Las hermanas cruzaron una mirada, mientras Olwyn cogía el anillo de los dedos insensibles de Branwyn.
—No conviene que lleves esto encima, hija. Es malicioso y feo, y no es un regalo que se haya entregado con buenas intenciones.
—¡No, bella Branwyn! Tu demonio es una criatura cruel si te ha hecho tanto daño y te ha dejado un recuerdo tan despreciable —añadió Fillagh, que estrechó a Branwyn entre sus cálidos brazos. Apretó la cansada cabeza de la niña contra sus grandes pechos y le acarició la tupida melena castaña—. Sí, niña, era un monstruo, de eso no cabe duda, porque solo un demonio haría daño a una niña. Era fuerte, ¿verdad?
Branwyn asintió y rompió a llorar en respuesta a la amabilidad de su tía. Sacudió sus hombros delgados y Olwyn sintió un acceso de celos. Su hija estaba débil, mancillada y había perdido su característica alegría y temeridad, pero podía acudir a Fillagh cuando rechazaba a su propia madre.
—Cleto, mueve ese gordo trasero y lleva a esta pobre criatura a la habitación de invitados. No, querida, nada de discutir, porque tus pies no tocarán el suelo mientras yo tenga a un marido fuerte para levantarte. —Se volvió y sonrió con cariño a su esposo—. ¿Puedes enviar a mis sirvientas a que la desvistan y la pongan cómoda, cielo? Ya que están, que dispongan también la cama de Olwyn, y le preparen una de mis reconstituyentes tisanas a mi sobrina. ¡Lleva una carga pesada!

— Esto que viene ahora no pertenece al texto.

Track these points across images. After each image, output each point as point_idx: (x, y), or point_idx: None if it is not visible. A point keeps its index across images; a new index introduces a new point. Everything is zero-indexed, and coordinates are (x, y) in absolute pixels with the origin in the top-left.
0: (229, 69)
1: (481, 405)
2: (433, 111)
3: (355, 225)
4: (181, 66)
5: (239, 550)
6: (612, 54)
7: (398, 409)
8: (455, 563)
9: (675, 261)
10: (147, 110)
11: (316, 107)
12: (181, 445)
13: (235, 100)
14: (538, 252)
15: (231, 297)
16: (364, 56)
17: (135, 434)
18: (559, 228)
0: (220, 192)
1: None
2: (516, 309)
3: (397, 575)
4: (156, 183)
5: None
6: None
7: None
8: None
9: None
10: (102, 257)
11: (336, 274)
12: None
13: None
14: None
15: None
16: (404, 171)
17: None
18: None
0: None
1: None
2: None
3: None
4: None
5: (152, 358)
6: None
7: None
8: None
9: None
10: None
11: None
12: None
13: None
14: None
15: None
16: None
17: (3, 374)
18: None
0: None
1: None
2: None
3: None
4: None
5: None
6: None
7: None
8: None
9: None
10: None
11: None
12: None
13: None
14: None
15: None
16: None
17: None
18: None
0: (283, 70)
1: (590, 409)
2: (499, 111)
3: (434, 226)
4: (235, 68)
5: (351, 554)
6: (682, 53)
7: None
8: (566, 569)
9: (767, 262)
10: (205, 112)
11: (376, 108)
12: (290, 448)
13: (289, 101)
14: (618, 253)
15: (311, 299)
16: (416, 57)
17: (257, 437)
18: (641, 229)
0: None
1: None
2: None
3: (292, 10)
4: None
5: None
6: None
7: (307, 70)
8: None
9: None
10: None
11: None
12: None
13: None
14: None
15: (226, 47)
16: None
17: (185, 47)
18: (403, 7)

Cleto quizá fuera el señor de la casa, pero su esposa era la auténtica ama de la villa; en un santiamén sus órdenes habían sido obedecidas. Entonces, con la promesa de que hablarían por la mañana, Olwyn también recibió el mandato de irse a la cama, donde se encontró que Branwyn ya dormía, despeinada y con algo más de color en las mejillas.
Un hipocausto calentaba el suelo de la habitación. Olwyn, tendida en el jergón relleno de lana de cordero, cobijada bajo las mantas de tela basta escuchó los ruidos de la villa, que iban disminuyendo a medida que decaía la actividad. Apenas había anochecido, pero la casa seguía los horarios de las granjas y las lámparas de aceite no tardaron en apagarse. Fuera soplaba un ligero viento procedente de la cuenca del río, que hacía que un sonido, casi como el suspiro de una mujer, intentara colarse en la cálida habitación. Un búho ululó, y un temor supersticioso heló la sangre de Olwyn. Mil criaturas despertaban para cazar en la oscuridad, y Olwyn respondió con manifiesta sensibilidad a la pequeña lucha contra un miedo que parecía muy cercano a los seguros muros de la villa.
Una cosa había segura en ese loco mundo de cambio y peligro: ningún demonio perturbaría el sueño de su hija esa noche, y tampoco ningún intruso amenazaría la paz que envolvía a la niña como una de las mantas bordadas de Fillagh. Olwyn había encontrado un refugio para ambas; la diosa por fin había decidido sonreír a dos de sus afligidas hijas.